The first decades of the 21st century saw dramatic changes in the music
industry as technology transformed creation, communication, and
consumption. Amid this turmoil one change occurred relatively quietly,
almost naturally: so-called bedroom producers, music makers raised on
hip-hop and electronic music, went from anonymous, often unseen creators
to artists in their own right.
In Bedroom Beats and B-sides, journalist Laurent Fintoni details the
rise of a new generation of bedroom producers at the turn of the century
through the stories of various instrumental hip-hop and electronic music
scenes.

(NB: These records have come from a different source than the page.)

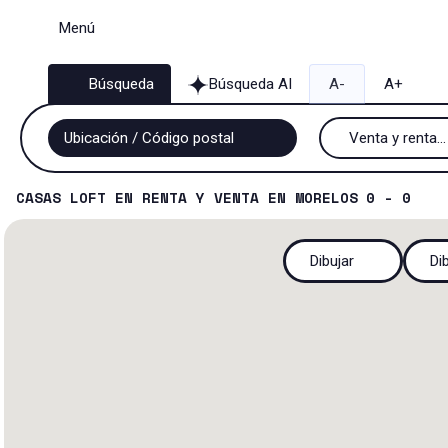
Menú
Búsqueda
Búsqueda AI
A-
A+
Venta y renta...
Venta y renta
CASAS LOFT
EN
RENTA Y VENTA
EN
MORELOS
0 - 0
Renta
Dibujar
Di
Venta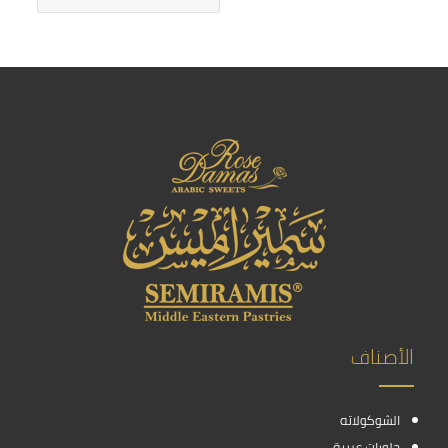
الأصناف
الشوكولاته
حلويات عربية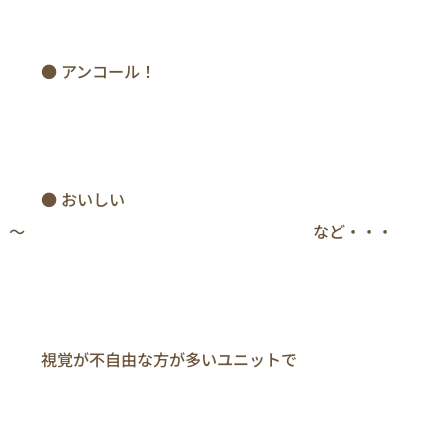
　　● アンコール！

　　● おいしい
～　　　　　　　　　　　　　　　　　　など・・・

　　視覚が不自由な方が多いユニットで
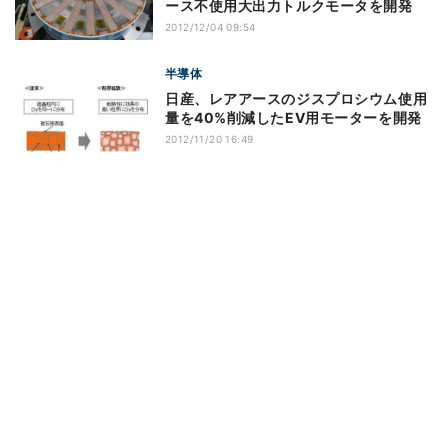
ース不使用大出力トルクモータを開発
2012/12/04 09:54
半導体
日産、レアアースのジスプロシウム使用
量を40%削減したEV用モーターを開発
2012/11/20 16:49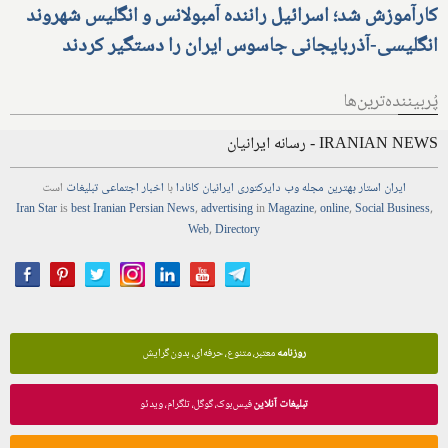
کارآموزش شد؛ اسرائیل راننده آمبولانس و انگلیس شهروند
انگلیسی-آذربایجانی جاسوس ایران را دستگیر کردند
پُربیننده‌ترین‌ها
IRANIAN NEWS - رسانه ایرانیان
ایران استار
بهترین
مجله
وب
دایرکتوری
ایرانیان کانادا
با
اخبار
اجتماعی
تبلیغات
است
Iran Star
is
best Iranian Persian
News
,
advertising
in
Magazine
,
online
,
Social Business
,
Web
,
Directory
روزنامه
معتبر، متنوع، حرفه‌ای، بدون گرایش
تبلیغات آنلاین
فیس‌بوک، گوگل، تلگرام، ویدئو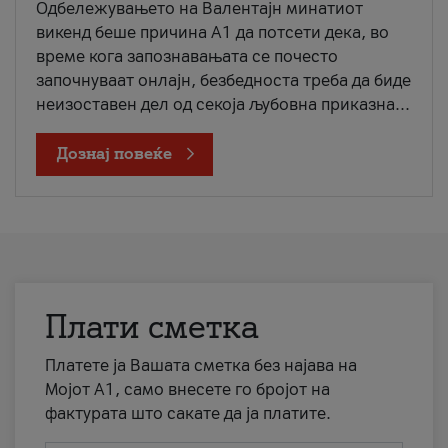
Одбележувањето на Валентајн минатиот
викенд беше причина А1 да потсети дека, во
време кога запознавањата се почесто
започнуваат онлајн, безбедноста треба да биде
неизоставен дел од секоја љубовна приказна...
Дознај повеќе
Плати сметка
Платете ја Вашата сметка без најава на
Мојот А1, само внесете го бројот на
фактурата што сакате да ја платите.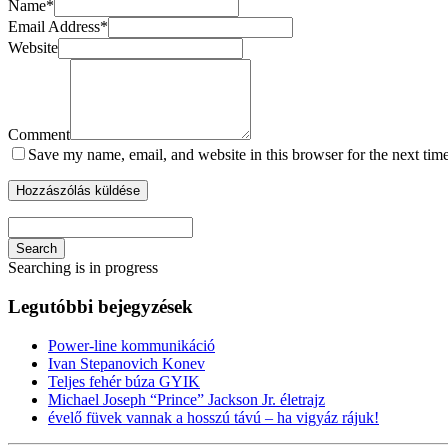
Name
*
Email Address
*
Website
Comment
Save my name, email, and website in this browser for the next tim
Search
Searching is in progress
Legutóbbi bejegyzések
Power-line kommunikáció
Ivan Stepanovich Konev
Teljes fehér búza GYIK
Michael Joseph “Prince” Jackson Jr. életrajz
évelő füvek vannak a hosszú távú – ha vigyáz rájuk!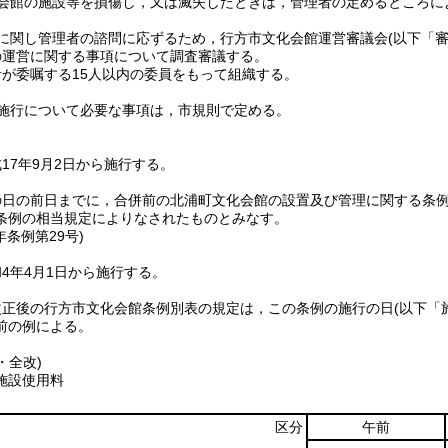
会館の施設等を損傷し，又は滅失したときは，管理者の定めるところに
に関し管理者の諮問に応ずるため，行方市文化会館運営審議会
(以下「
の運営に関する事項について調査審議する。
が委嘱する15人以内の委員をもって組織する。
施行について必要な事項は，市規則で定める。
17年9月2日から施行する。
の日の前日までに，合併前の北浦町文化会館の設置及び管理に関する条
条例の相当規定によりなされたものとみなす。
年
条例第29号)
4年4月1日から施行する。
改正後の行方市文化会館条例別表の規定は，この条例の施行の日
(以下「
前の例による。
・全改)
施設使用料
区分
午前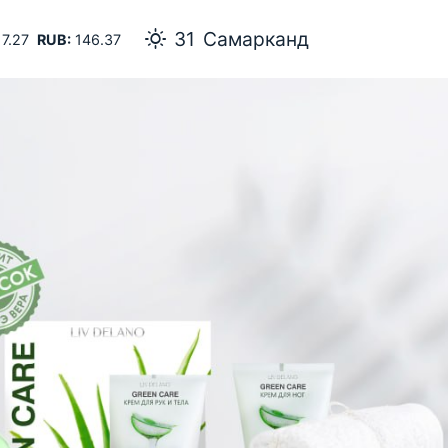
31
Самарканд
7.27
RUB:
146.37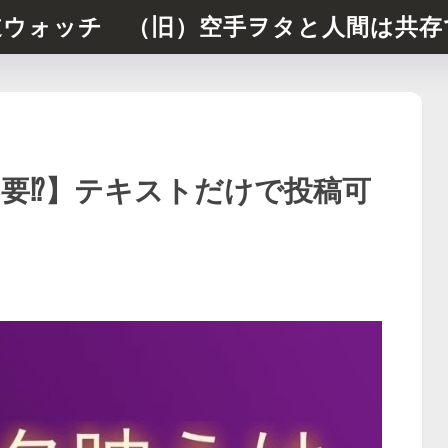
道ウォッチ （旧）空手ヲタと人間は共存
要⁉︎】テキストだけで投稿可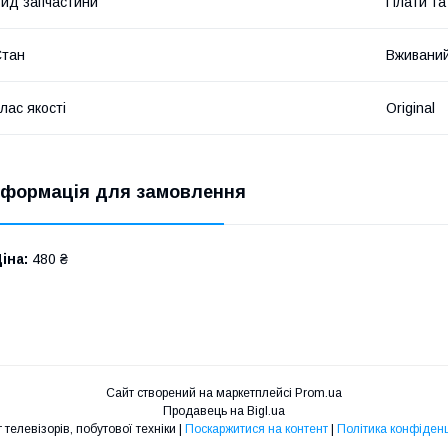
ид запчастини
Плати та
Стан
Вживани
лас якості
Original
нформація для замовлення
іна:
480 ₴
Сайт створений на маркетплейсі
Prom.ua
Продавець на Bigl.ua
Ремонт телевізорів, побутової техніки |
Поскаржитися на контент
|
Політика конфіденц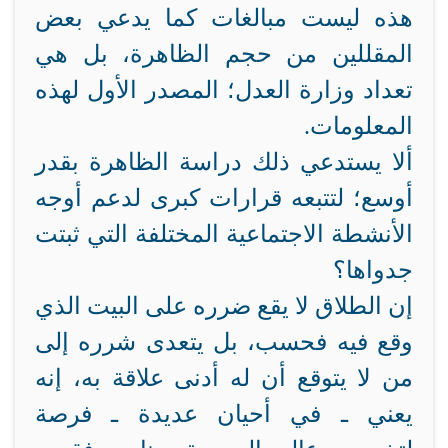
هذه ليست مبالغات كما يدعي بعض
المقللين من حجم الظاهرة، بل هي
تعداد وزارة العدل؛ المصدر الأول لهذه
المعلومات.
ألا يستدعي ذلك دراسة الظاهرة بقدر
أوسع؛ لتتبعه قرارات كبرى لدعم أوجه
الأنشطة الاجتماعية المختلفة التي ثبتت
جدواها؟
إن الطلاق لا يقع ضرره على البيت الذي
وقع فيه فحسب، بل يتعدى شرره إلى
من لا يتوقع أن له أدنى علاقة به، إنه
يعني ـ في أحيان عديدة ـ فرصة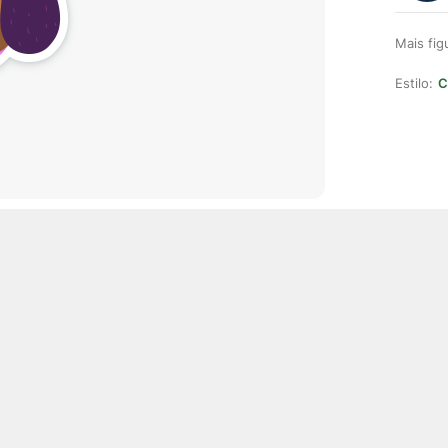
Mais fi
Estilo:
C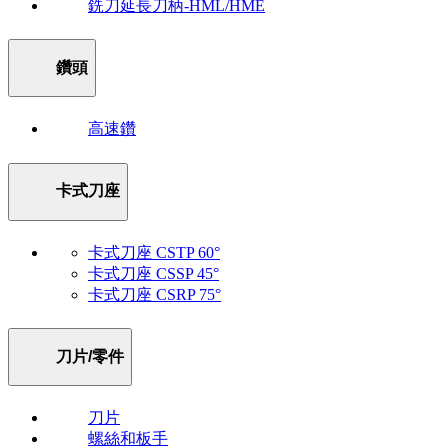
銑刀延長刀柄-HML/HME
鑽頭
高速鑽
卡式刀座
卡式刀座 CSTP 60°
卡式刀座 CSSP 45°
卡式刀座 CSRP 75°
刀片/零件
刀片
螺絲和板手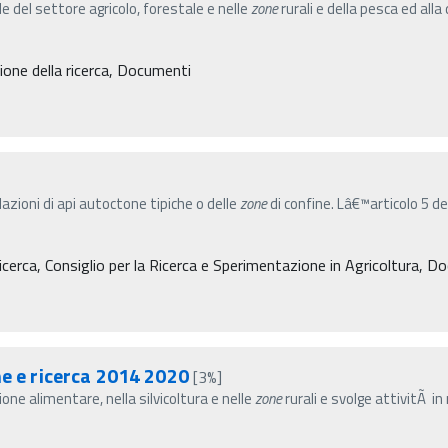
de del settore agricolo, forestale e nelle
zone
rurali e della pesca ed alla
one della ricerca, Documenti
olazioni di api autoctone tipiche o delle
zone
di confine. Lâ€™articolo 5 de
cerca, Consiglio per la Ricerca e Sperimentazione in Agricoltura, D
ne e ricerca 2014 2020
[3%]
one alimentare, nella silvicoltura e nelle
zone
rurali e svolge attivitÃ i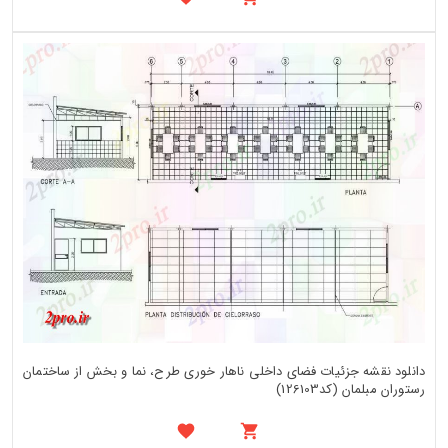
دانلود نقشه جزئیات فضای داخلی ناهار خوری طرح، نما و بخش از ساختمان
رستوران مبلمان (کد126103)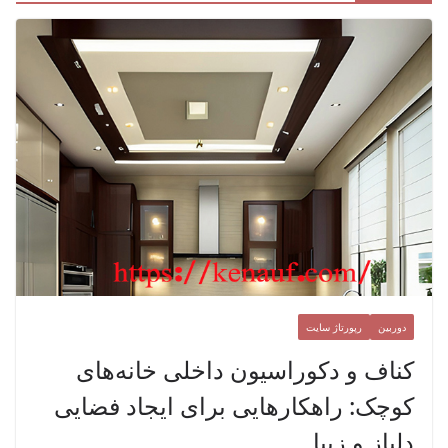
دوربین
رپورتاژ سایت
کناف و دکوراسیون داخلی خانه‌های
کوچک: راهکارهایی برای ایجاد فضایی
دلباز و زیبا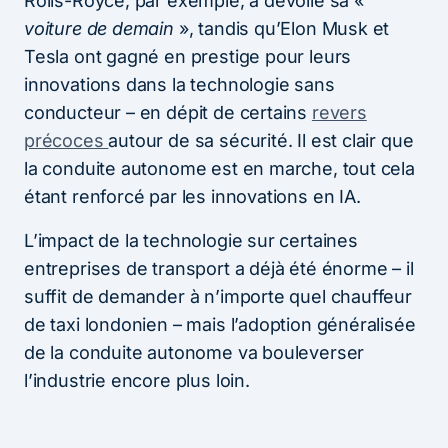
Rolls-Royce, par exemple, a dévoilé sa «
voiture de demain
», tandis qu’Elon Musk et
Tesla ont gagné en prestige pour leurs
innovations dans la technologie sans
conducteur – en dépit de certains
revers
précoces
autour de sa sécurité. Il est clair que
la conduite autonome est en marche, tout cela
étant renforcé par les innovations en IA.
L’impact de la technologie sur certaines
entreprises de transport a déjà été énorme – il
suffit de demander à n’importe quel chauffeur
de taxi londonien – mais l’adoption généralisée
de la conduite autonome va bouleverser
l’industrie encore plus loin.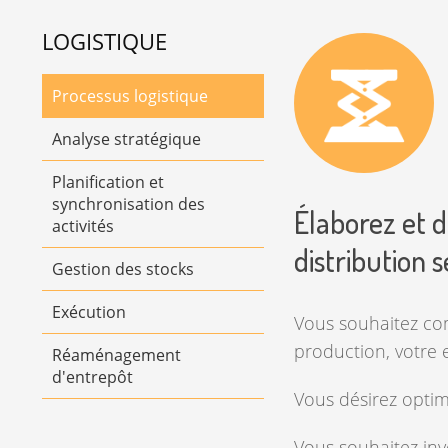
LOGISTIQUE
Processus logistique
Analyse stratégique
Planification et
synchronisation des
Élaborez et d
activités
distribution 
Gestion des stocks
Exécution
Vous souhaitez com
production, votre 
Réaménagement
d'entrepôt
Vous désirez optim
Vous souhaitez inv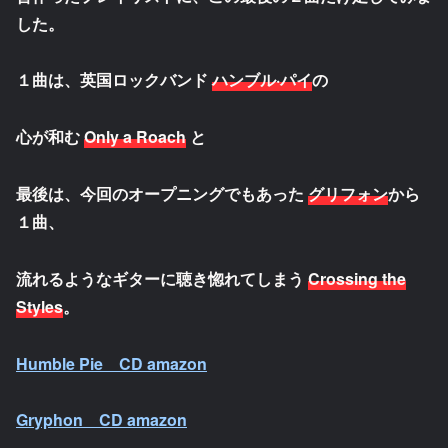
した。
１曲は、英国ロックバンド
ハンブル·パイ
の
心が和む
Only a Roach
と
最後は、今回のオープニングでもあった
グリフォン
から
１曲、
流れるようなギターに聴き惚れてしまう
Crossing the
Styles
。
Humble Pie CD amazon
Gryphon CD amazon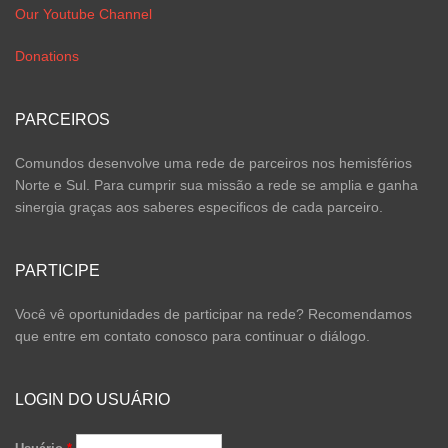
Our Youtube Channel
Donations
PARCEIROS
Comundos desenvolve uma rede de parceiros nos hemisférios
Norte e Sul. Para cumprir sua missão a rede se amplia e ganha
sinergia graças aos saberes especificos de cada parceiro.
PARTICIPE
Você vê oportunidades de participar na rede? Recomendamos
que entre em contato conosco para continuar o diálogo.
LOGIN DO USUÁRIO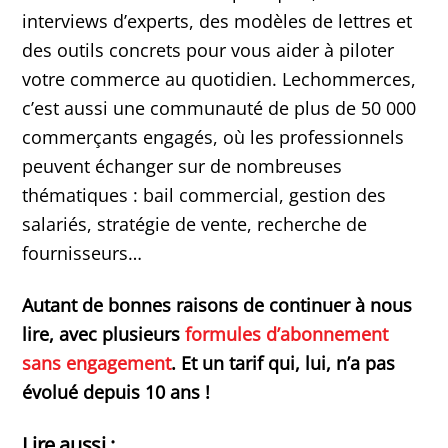
interviews d’experts, des modèles de lettres et
des outils concrets pour vous aider à piloter
votre commerce au quotidien. Lechommerces,
c’est aussi une communauté de plus de 50 000
commerçants engagés, où les professionnels
peuvent échanger sur de nombreuses
thématiques : bail commercial, gestion des
salariés, stratégie de vente, recherche de
fournisseurs…
Autant de bonnes raisons de continuer à nous
lire, avec plusieurs
formules d’abonnement
sans engagement
. Et un tarif qui, lui, n’a pas
évolué depuis 10 ans !
Lire aussi :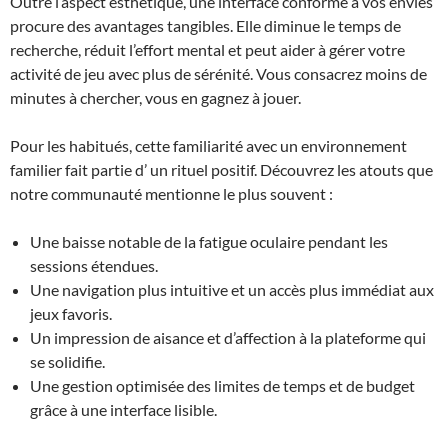
Outre l’aspect esthétique, une interface conforme à vos envies
procure des avantages tangibles. Elle diminue le temps de
recherche, réduit l’effort mental et peut aider à gérer votre
activité de jeu avec plus de sérénité. Vous consacrez moins de
minutes à chercher, vous en gagnez à jouer.
Pour les habitués, cette familiarité avec un environnement
familier fait partie d’ un rituel positif. Découvrez les atouts que
notre communauté mentionne le plus souvent :
Une baisse notable de la fatigue oculaire pendant les
sessions étendues.
Une navigation plus intuitive et un accès plus immédiat aux
jeux favoris.
Un impression de aisance et d’affection à la plateforme qui
se solidifie.
Une gestion optimisée des limites de temps et de budget
grâce à une interface lisible.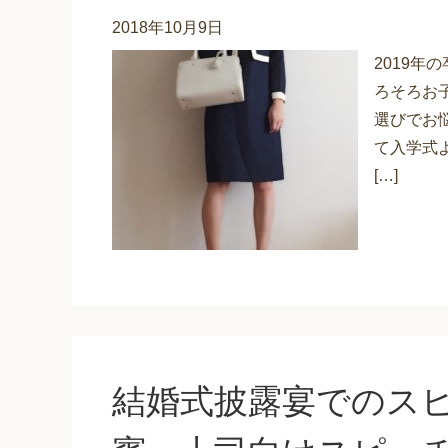
2018年10月9日
2019年
ろそろお
選びでお
て入学式
[…]
結婚式披露宴でのス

From trip-hop, downtempo, and IDM to leftfield hip-hop, glitch,
and beats, the book explores how these scenes acted as incubators for
new ideas about composition and performance that are now taken for
granted.
Combining social, cultural, and musical history with extensive research
and over 100 interviews, the book tells the B-side stories of hip-hop
and electronic music from the 1990s to the 2010s. Using the format of a
beat tape, it explores the evolution of a modern beat culture from local
scenes to global community via the diverse groups of idealists on the
fringes who made it happen and the external forces that shaped their
efforts.
Before the uniformity of streaming services, always-on social media, and
online tutorials for everything, this is a portrait of independence and
experimentation amid historical change. It's a story of obsession and
dedication and how the fringes brought about a quiet musical revolution.